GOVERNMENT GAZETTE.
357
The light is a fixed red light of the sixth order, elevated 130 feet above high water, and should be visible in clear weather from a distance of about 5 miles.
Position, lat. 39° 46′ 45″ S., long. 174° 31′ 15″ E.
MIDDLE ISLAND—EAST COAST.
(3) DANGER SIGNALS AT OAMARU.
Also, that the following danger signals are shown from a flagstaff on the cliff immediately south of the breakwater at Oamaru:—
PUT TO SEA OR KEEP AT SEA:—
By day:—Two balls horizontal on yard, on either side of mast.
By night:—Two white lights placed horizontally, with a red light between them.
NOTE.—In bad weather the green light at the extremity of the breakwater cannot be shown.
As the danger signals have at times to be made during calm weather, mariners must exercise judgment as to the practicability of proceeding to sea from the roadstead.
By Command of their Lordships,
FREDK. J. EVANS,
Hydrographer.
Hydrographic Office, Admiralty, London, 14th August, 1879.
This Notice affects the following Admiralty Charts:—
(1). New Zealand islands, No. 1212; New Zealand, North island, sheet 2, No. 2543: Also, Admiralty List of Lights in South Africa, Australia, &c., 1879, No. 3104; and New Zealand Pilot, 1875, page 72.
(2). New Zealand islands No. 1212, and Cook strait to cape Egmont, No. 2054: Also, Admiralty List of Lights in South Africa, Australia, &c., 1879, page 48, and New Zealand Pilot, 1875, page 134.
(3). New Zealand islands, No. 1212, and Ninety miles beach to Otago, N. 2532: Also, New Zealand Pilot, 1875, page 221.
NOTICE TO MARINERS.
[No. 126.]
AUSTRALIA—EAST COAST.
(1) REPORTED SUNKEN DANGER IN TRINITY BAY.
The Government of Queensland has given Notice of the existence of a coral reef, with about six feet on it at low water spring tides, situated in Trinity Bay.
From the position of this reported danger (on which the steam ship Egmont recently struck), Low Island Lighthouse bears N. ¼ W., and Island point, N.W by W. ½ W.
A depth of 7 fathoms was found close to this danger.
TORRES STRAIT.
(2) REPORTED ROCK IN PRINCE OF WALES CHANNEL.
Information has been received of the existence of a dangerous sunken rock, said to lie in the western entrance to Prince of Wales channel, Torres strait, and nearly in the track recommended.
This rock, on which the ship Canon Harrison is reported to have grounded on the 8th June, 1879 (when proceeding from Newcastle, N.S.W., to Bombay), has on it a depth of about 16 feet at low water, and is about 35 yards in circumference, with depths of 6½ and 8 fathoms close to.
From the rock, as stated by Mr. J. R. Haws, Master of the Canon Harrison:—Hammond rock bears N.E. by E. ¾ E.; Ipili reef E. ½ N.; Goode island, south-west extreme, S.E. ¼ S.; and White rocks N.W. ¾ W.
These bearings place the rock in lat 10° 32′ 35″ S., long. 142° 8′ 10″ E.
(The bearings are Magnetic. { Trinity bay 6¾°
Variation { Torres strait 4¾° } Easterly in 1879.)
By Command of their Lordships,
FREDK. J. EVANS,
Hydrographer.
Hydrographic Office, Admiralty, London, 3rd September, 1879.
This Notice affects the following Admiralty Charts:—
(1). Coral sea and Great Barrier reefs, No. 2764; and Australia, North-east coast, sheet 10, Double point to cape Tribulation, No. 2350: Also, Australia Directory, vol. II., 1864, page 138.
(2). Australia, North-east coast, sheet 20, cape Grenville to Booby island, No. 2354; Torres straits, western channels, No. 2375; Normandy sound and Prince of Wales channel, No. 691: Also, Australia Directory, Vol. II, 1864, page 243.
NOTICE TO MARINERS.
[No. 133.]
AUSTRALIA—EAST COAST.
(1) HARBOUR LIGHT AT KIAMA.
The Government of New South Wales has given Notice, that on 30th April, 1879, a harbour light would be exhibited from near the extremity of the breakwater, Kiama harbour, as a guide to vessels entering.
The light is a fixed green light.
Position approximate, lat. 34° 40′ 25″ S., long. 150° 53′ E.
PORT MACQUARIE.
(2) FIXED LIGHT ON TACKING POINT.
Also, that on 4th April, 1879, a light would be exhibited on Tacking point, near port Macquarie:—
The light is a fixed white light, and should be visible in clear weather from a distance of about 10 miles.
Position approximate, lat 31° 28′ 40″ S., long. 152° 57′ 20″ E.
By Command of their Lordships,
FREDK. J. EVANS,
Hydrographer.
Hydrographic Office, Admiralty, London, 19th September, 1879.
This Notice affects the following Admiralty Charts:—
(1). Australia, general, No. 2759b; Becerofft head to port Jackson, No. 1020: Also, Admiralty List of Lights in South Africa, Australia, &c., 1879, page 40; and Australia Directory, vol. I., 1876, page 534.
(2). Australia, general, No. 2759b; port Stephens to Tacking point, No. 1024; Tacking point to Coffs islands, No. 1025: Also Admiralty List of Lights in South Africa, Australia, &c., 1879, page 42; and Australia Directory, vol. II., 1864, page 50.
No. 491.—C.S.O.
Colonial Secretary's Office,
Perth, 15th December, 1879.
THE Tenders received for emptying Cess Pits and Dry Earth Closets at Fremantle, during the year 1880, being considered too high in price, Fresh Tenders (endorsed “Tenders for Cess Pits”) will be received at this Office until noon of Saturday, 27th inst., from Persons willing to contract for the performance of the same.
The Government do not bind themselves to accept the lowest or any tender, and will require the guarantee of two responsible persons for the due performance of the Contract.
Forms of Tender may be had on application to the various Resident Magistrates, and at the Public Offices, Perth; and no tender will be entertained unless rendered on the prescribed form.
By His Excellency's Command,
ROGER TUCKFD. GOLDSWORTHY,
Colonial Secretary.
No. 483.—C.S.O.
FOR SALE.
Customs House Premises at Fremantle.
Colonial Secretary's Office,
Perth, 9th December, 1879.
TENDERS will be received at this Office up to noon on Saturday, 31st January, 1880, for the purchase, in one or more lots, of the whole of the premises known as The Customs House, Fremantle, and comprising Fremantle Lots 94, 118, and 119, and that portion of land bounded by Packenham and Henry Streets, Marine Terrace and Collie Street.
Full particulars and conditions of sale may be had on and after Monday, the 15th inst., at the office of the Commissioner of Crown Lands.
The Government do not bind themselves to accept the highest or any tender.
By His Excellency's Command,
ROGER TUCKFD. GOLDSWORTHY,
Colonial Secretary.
● ● ● ● ● ● ●
The full set of entries has to be duplicated precisely.

GOVERNMENT GAZETTE.
357
The light is a fixed red light of the sixth order, elevated 130 feet above high water, and should be visible in clear weather from a distance of about 5 miles.
Position, lat. 39° 46′ 45″ S., long. 174° 31′ 15″ E.
MIDDLE ISLAND—EAST COAST.
(3) DANGER SIGNALS AT OAMARU.
Also, that the following danger signals are shown from a flagstaff on the cliff immediately south of the breakwater at Oamaru:—
PUT TO SEA OR KEEP AT SEA:—
By day:—Two balls horizontal on yard, on either side of mast.
By night:—Two white lights placed horizontally, with a red light between them.
NOTE.—In bad weather the green light at the extremity of the breakwater cannot be shown.
As the danger signals have at times to be made during calm weather, mariners must exercise judgment as to the practicability of proceeding to sea from the roadstead.
By Command of their Lordships,
FREDK. J. EVANS,
Hydrographer.
Hydrographic Office, Admiralty, London, 14th August, 1879.
This Notice affects the following Admiralty Charts:—
(1). New Zealand islands, No. 1212; New Zealand, North island, sheet 2, No. 2543: Also, Admiralty List of Lights in South Africa, Australia, &c., 1879, No. 3104; and New Zealand Pilot, 1875, page 72.
(2). New Zealand islands No. 1212, and Cook strait to cape Egmont, No. 2054: Also, Admiralty List of Lights in South Africa, Australia, &c., 1879, page 48, and New Zealand Pilot, 1875, page 134.
(3). New Zealand islands, No. 1212, and Ninety miles beach to Otago, N. 2532: Also, New Zealand Pilot, 1875, page 221.
NOTICE TO MARINERS.
[No. 126.]
AUSTRALIA—EAST COAST.
(1) REPORTED SUNKEN DANGER IN TRINITY BAY.
The Government of Queensland has given Notice of the existence of a coral reef, with about six feet on it at low water spring tides, situated in Trinity Bay.
From the position of this reported danger (on which the steam ship Egmont recently struck), Low Island Lighthouse bears N. ¼ W., and Island point, N.W by W. ½ W.
A depth of 7 fathoms was found close to this danger.
TORRES STRAIT.
(2) REPORTED ROCK IN PRINCE OF WALES CHANNEL.
Information has been received of the existence of a dangerous sunken rock, said to lie in the western entrance to Prince of Wales channel, Torres strait, and nearly in the track recommended.
This rock, on which the ship Canon Harrison is reported to have grounded on the 8th June, 1879 (when proceeding from Newcastle, N.S.W., to Bombay), has on it a depth of about 16 feet at low water, and is about 35 yards in circumference, with depths of 6½ and 8 fathoms close to.
From the rock, as stated by Mr. J. R. Haws, Master of the Canon Harrison:—Hammond rock bears N.E. by E. ¾ E.; Ipili reef E. ½ N.; Goode island, south-west extreme, S.E. ¼ S.; and White rocks N.W. ¾ W.
These bearings place the rock in lat 10° 32′ 35″ S., long. 142° 8′ 10″ E.
(The bearings are Magnetic. { Trinity bay 6¾°
Variation { Torres strait 4¾° } Easterly in 1879.)
By Command of their Lordships,
FREDK. J. EVANS,
Hydrographer.
Hydrographic Office, Admiralty, London, 3rd September, 1879.
This Notice affects the following Admiralty Charts:—
(1). Coral sea and Great Barrier reefs, No. 2764; and Australia, North-east coast, sheet 10, Double point to cape Tribulation, No. 2350: Also, Australia Directory, vol. II., 1864, page 138.
(2). Australia, North-east coast, sheet 20, cape Grenville to Booby island, No. 2354; Torres straits, western channels, No. 2375; Normandy sound and Prince of Wales channel, No. 691: Also, Australia Directory, Vol. II, 1864, page 243.
NOTICE TO MARINERS.
[No. 133.]
AUSTRALIA—EAST COAST.
(1) HARBOUR LIGHT AT KIAMA.
The Government of New South Wales has given Notice, that on 30th April, 1879, a harbour light would be exhibited from near the extremity of the breakwater, Kiama harbour, as a guide to vessels entering.
The light is a fixed green light.
Position approximate, lat. 34° 40′ 25″ S., long. 150° 53′ E.
PORT MACQUARIE.
(2) FIXED LIGHT ON TACKING POINT.
Also, that on 4th April, 1879, a light would be exhibited on Tacking point, near port Macquarie:—
The light is a fixed white light, and should be visible in clear weather from a distance of about 10 miles.
Position approximate, lat 31° 28′ 40″ S., long. 152° 57′ 20″ E.
By Command of their Lordships,
FREDK. J. EVANS,
Hydrographer.
Hydrographic Office, Admiralty, London, 19th September, 1879.
This Notice affects the following Admiralty Charts:—
(1). Australia, general, No. 2759b; Becerofft head to port Jackson, No. 1020: Also, Admiralty List of Lights in South Africa, Australia, &c., 1879, page 40; and Australia Directory, vol. I., 1876, page 534.
(2). Australia, general, No. 2759b; port Stephens to Tacking point, No. 1024; Tacking point to Coffs islands, No. 1025: Also Admiralty List of Lights in South Africa, Australia, &c., 1879, page 42; and Australia Directory, vol. II., 1864, page 50.
No. 491.—C.S.O.
Colonial Secretary's Office,
Perth, 15th December, 1879.
THE Tenders received for emptying Cess Pits and Dry Earth Closets at Fremantle, during the year 1880, being considered too high in price, Fresh Tenders (endorsed “Tenders for Cess Pits”) will be received at this Office until noon of Saturday, 27th inst., from Persons willing to contract for the performance of the same.
The Government do not bind themselves to accept the lowest or any tender, and will require the guarantee of two responsible persons for the due performance of the Contract.
Forms of Tender may be had on application to the various Resident Magistrates, and at the Public Offices, Perth; and no tender will be entertained unless rendered on the prescribed form.
By His Excellency's Command,
ROGER TUCKFD. GOLDSWORTHY,
Colonial Secretary.
No. 483.—C.S.O.
FOR SALE.
Customs House Premises at Fremantle.
Colonial Secretary's Office,
Perth, 9th December, 1879.
TENDERS will be received at this Office up to noon on Saturday, 31st January, 1880, for the purchase, in one or more lots, of the whole of the premises known as The Customs House, Fremantle, and comprising Fremantle Lots 94, 118, and 119, and that portion of land bounded by Packenham and Henry Streets, Marine Terrace and Collie Street.
Full particulars and conditions of sale may be had on and after Monday, the 15th inst., at the office of the Commissioner of Crown Lands.
The Government do not bind themselves to accept the highest or any tender.
By His Excellency's Command,
ROGER TUCKFD. GOLDSWORTHY,
Colonial Secretary.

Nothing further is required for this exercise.